This week’s assignment required creating a small dataset of movie ratings by surveying one’s acquaintances. As my family and friends are not movie buffs, I researched a set of six popular current movies on Rotten Tomatoes (https://editorial.rottentomatoes.com/guide/popular-movies/) and followed the suggestion to survey five imaginary friends, who were very accommodating with their opinions.
# Connect to class database
classdb_connection<-dbConnect(MySQL(),user='amanda.fox02',password='FT4QT_yy',dbname='amanda.fox02',
host='cunydata607sql.mysql.database.azure.com')
# Create new dataframe by fetching result of query against the "ratings" table
df<-fetch(dbSendQuery(classdb_connection,paste0("SELECT * FROM `amanda.fox02`.ratings;")))
# Profile data and verify
str(df)
## 'data.frame': 20 obs. of 3 variables:
## $ Movie Title: chr "Poor Things" "The Beekeeper" "Mean Girls 2024" "Migration" ...

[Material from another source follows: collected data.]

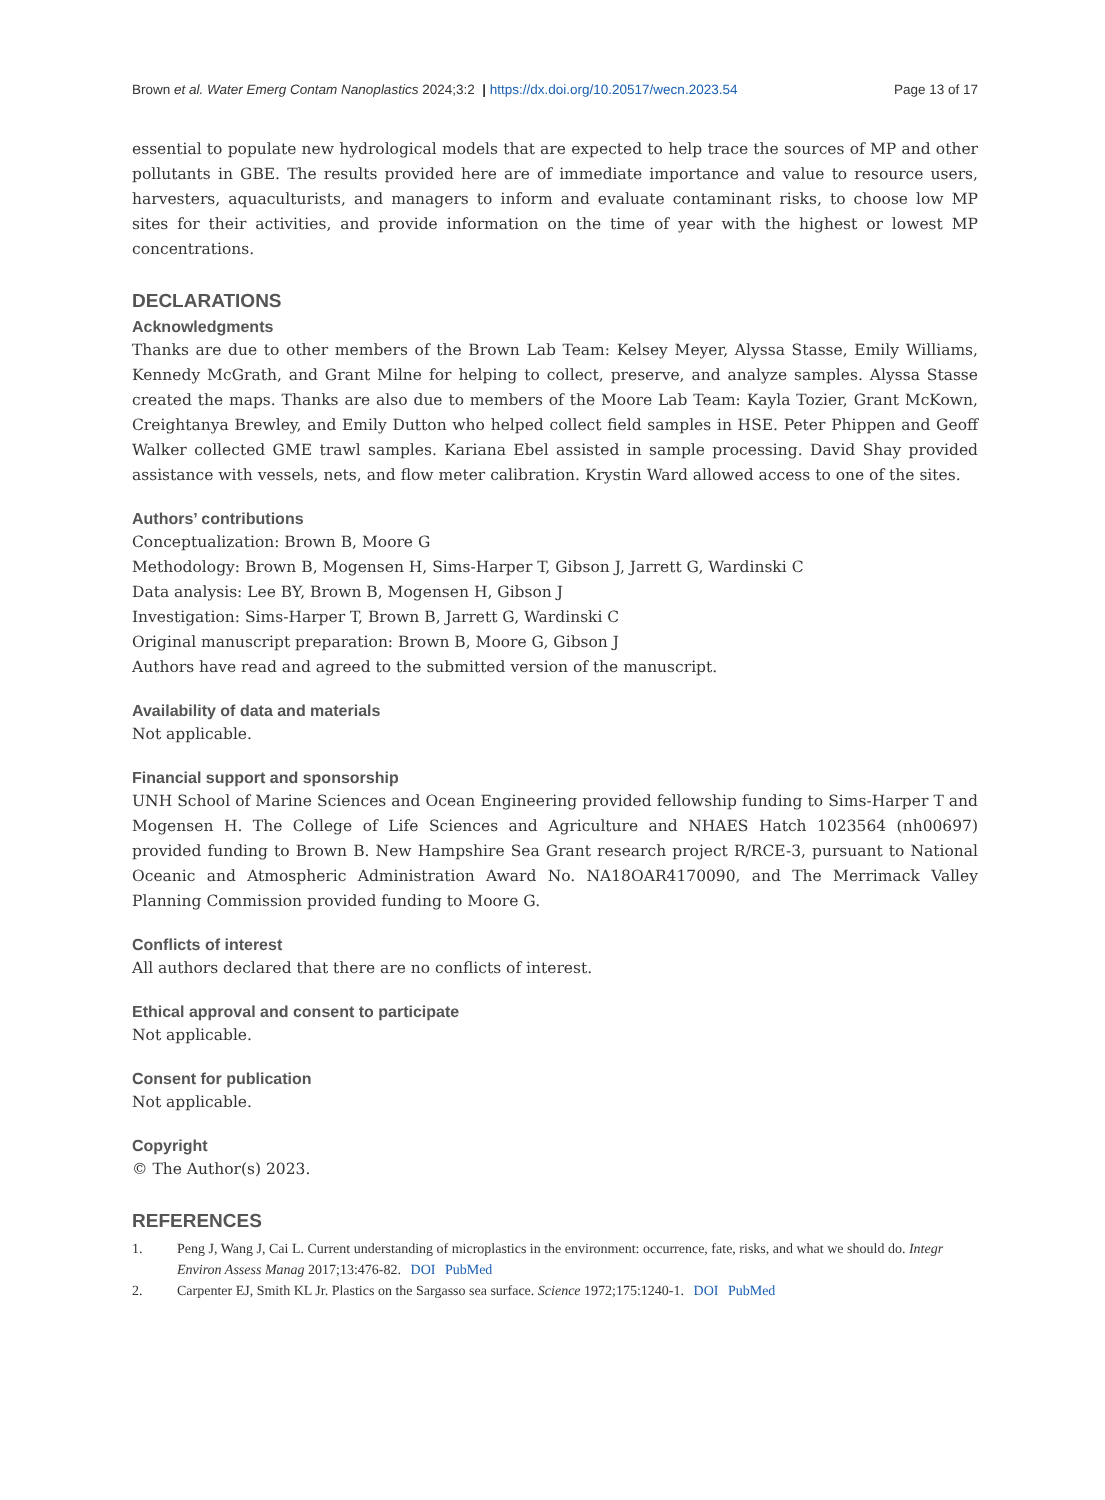Brown et al. Water Emerg Contam Nanoplastics 2024;3:2 | https://dx.doi.org/10.20517/wecn.2023.54
Page 13 of 17
essential to populate new hydrological models that are expected to help trace the sources of MP and other pollutants in GBE. The results provided here are of immediate importance and value to resource users, harvesters, aquaculturists, and managers to inform and evaluate contaminant risks, to choose low MP sites for their activities, and provide information on the time of year with the highest or lowest MP concentrations.
DECLARATIONS
Acknowledgments
Thanks are due to other members of the Brown Lab Team: Kelsey Meyer, Alyssa Stasse, Emily Williams, Kennedy McGrath, and Grant Milne for helping to collect, preserve, and analyze samples. Alyssa Stasse created the maps. Thanks are also due to members of the Moore Lab Team: Kayla Tozier, Grant McKown, Creightanya Brewley, and Emily Dutton who helped collect field samples in HSE. Peter Phippen and Geoff Walker collected GME trawl samples. Kariana Ebel assisted in sample processing. David Shay provided assistance with vessels, nets, and flow meter calibration. Krystin Ward allowed access to one of the sites.
Authors’ contributions
Conceptualization: Brown B, Moore G
Methodology: Brown B, Mogensen H, Sims-Harper T, Gibson J, Jarrett G, Wardinski C
Data analysis: Lee BY, Brown B, Mogensen H, Gibson J
Investigation: Sims-Harper T, Brown B, Jarrett G, Wardinski C
Original manuscript preparation: Brown B, Moore G, Gibson J
Authors have read and agreed to the submitted version of the manuscript.
Availability of data and materials
Not applicable.
Financial support and sponsorship
UNH School of Marine Sciences and Ocean Engineering provided fellowship funding to Sims-Harper T and Mogensen H. The College of Life Sciences and Agriculture and NHAES Hatch 1023564 (nh00697) provided funding to Brown B. New Hampshire Sea Grant research project R/RCE-3, pursuant to National Oceanic and Atmospheric Administration Award No. NA18OAR4170090, and The Merrimack Valley Planning Commission provided funding to Moore G.
Conflicts of interest
All authors declared that there are no conflicts of interest.
Ethical approval and consent to participate
Not applicable.
Consent for publication
Not applicable.
Copyright
© The Author(s) 2023.
REFERENCES
1. Peng J, Wang J, Cai L. Current understanding of microplastics in the environment: occurrence, fate, risks, and what we should do. Integr Environ Assess Manag 2017;13:476-82. DOI PubMed
2. Carpenter EJ, Smith KL Jr. Plastics on the Sargasso sea surface. Science 1972;175:1240-1. DOI PubMed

## $ Reviewer : chr "Amy" "Amy" "Amy" "Amy" ...
## $ Rating : num 4 3 1 5 2 2 2 1 1 5 ...
summary(df)
## Movie Title Reviewer Rating
## Length:20 Length:20 Min. :1.00
## Class :character Class :character 1st Qu.:2.00
## Mode :character Mode :character Median :3.00
## Mean :3.15
## 3rd Qu.:4.00
## Max. :5.00
Records with blank scores were excluded from the MySQL table and the R data frame.
In the course of this exercise, I found that MySQL very much wanted to reject records with blank scores, and I tried several ways to force it to accept blanks (’‘) as null values in that field. I also researched ways to use SQL to handle importing a value of’’ (e.g. set values to 0 or NULL during import process).
Ultimately I decided to reject null records for this use case:
- Nulls should not be treated as ratings of zero
- Excluding nulls from every calculation would be cumbersome
- Null records do not add value to this analysis, and we could back into
them if needed
While I did not break out the collected data into a normalized structure in this exercise, ideally we would create three tables:
Movie | Person | Rating
123 | A | 1
234 | B | 4
345 | B | 2
In practice, it is probably not worth the squeeze in small datasets to design and create multiple tables and then create joins in every query, but in very large databases, it is a best practice for several very good reasons including efficiency and accuracy.
For example, one can change the name of a person by changing a single record in the “person” table vs. seeking out every record with the person’s old name across potentially many tables in a large database. This also reduces opportunity for errors and improves accuracy in queries and reports. Plus, in the past when storage was expensive, not duplicating data unnecessarily was in itself good management.